The photographer/filmmaker is a powerful metaphor for the detached bystander.  Rather than participate directly in the action he observes, he simply documents it.  Something about recording with a camera estranges him from the tragedies he witnesses.  After saving a young woman from hurling herself off the bridge, a photographer explains why it took him so long to act: “I started taking pictures of her on the ledge and I realized that this girl was about to jump. But when I was behind a camera, it was almost as if it wasn’t real cause I was looking through the lens. I guess I was waiting for her to jump because I thought there was nothing I could do.”  Later, he compares himself to a National Geographic photographer filming a tiger: the tiger may have been running toward him, but he was so excited at the prospect of getting footage that he forgot in a couple of seconds that tiger would pounce.

What redeems The Bridge from Steel’s deplorable methods is this underlying plea for action. It may be hard to comprehend the anguish and despair of someone at the nadir of their life; in many ways, another person’s psyche is like the Golden Gate, mysterious and shrouded in fog.  But should we suspect another is afflicted with terrible self-loathing, tormented with sorrow and pain, we should have the humanity and compassion to stop and utter those three simple, yet life-altering, words: are you ok?

2 thoughts on “The Ethics of Intervention: Suicide & Eric Steel’s “The Bridge”

  1. Great post, this documentary has always intrigued me no end. Its so raw but you are right. I became desensitised to the fact a life was lost with every (almost every) drop. Thank you for posting.

  2. In other articles, they did discuss that if the filmmakers saw anyone over the railing, they called the bridge police – and stopped ~7 jumpers that way. Some might have not been seen while someone was monitoring, or happened too quickly for bridge police to intervene. We don’t know how often they called either.

    Though, as an SF resident, I do find it interesting because with that year’s worth of footage, they could potentially quantify jumps better than otherwise. If the jumper is unwitnessed (more likely at night), many of the bodies are not found before being taken out to sea, so the person is just “missing”, a fact that always made me so sad for those families – not only have they lost a dear loved one, but they don’t get the closure of knowing they are really gone 🙁

    I definitely can see the mixed feelings on the documentary, especially with not telling the families that their loved one’s fall had been captured. The parks dept, meh, can’t get it up for that. But, I think the documentary has helped San Franciscans be even more aware of the problem in a visceral way – when talking with coworkers, everyone had seen or found at least one jumper if they spend any time at all around the GG bridge. We finally have the nets approved for the bridge, now just to install them.

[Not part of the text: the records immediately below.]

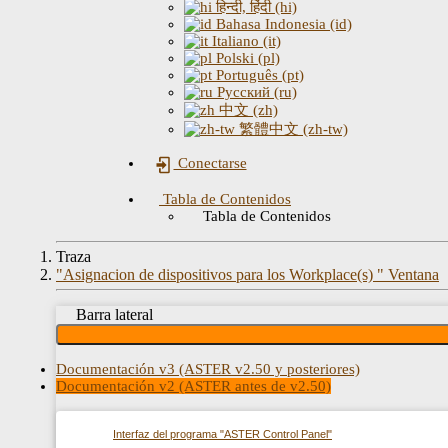
हिन्दी, हिंदी (hi)
Bahasa Indonesia (id)
Italiano (it)
Polski (pl)
Português (pt)
Русский (ru)
中文 (zh)
繁體中文 (zh-tw)
Conectarse
Tabla de Contenidos
Tabla de Contenidos
Traza
"Asignacion de dispositivos para los Workplace(s) " Ventana
Barra lateral
Documentación v3 (ASTER v2.50 y posteriores)
Documentación v2 (ASTER antes de v2.50)
Interfaz del programa "ASTER Control Panel"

    No matter what, someone deciding to take their life is incredibly sad, and traumatizes those around them. As was mentioned in passing in the film, it is considered acceptable to end your life in you are in intractable physical pain/terminal diagnosis. Some people with mental health conditions are not able to be treated with medications and their life is incredibly painful, on a mental and emotional level, with no real hope of improvement. While I don’t think we should be encouraging people to kill themselves, I wish there was a mechanism for those who may truly have intractable mental illness/pain that is unresponsive to treatment, that if they really want to end their life, it could be done after a lot of counseling in a less painful/scary, more supportive environment.

    Most people who jump, it is an impulsive decision, unlikely to be repeated. Some people who are suicidal unfortunately truly do want to end their life and will keep trying until they are “successful”. We can’t stop those really, but we can stop the people who are lost in a temporary crisis.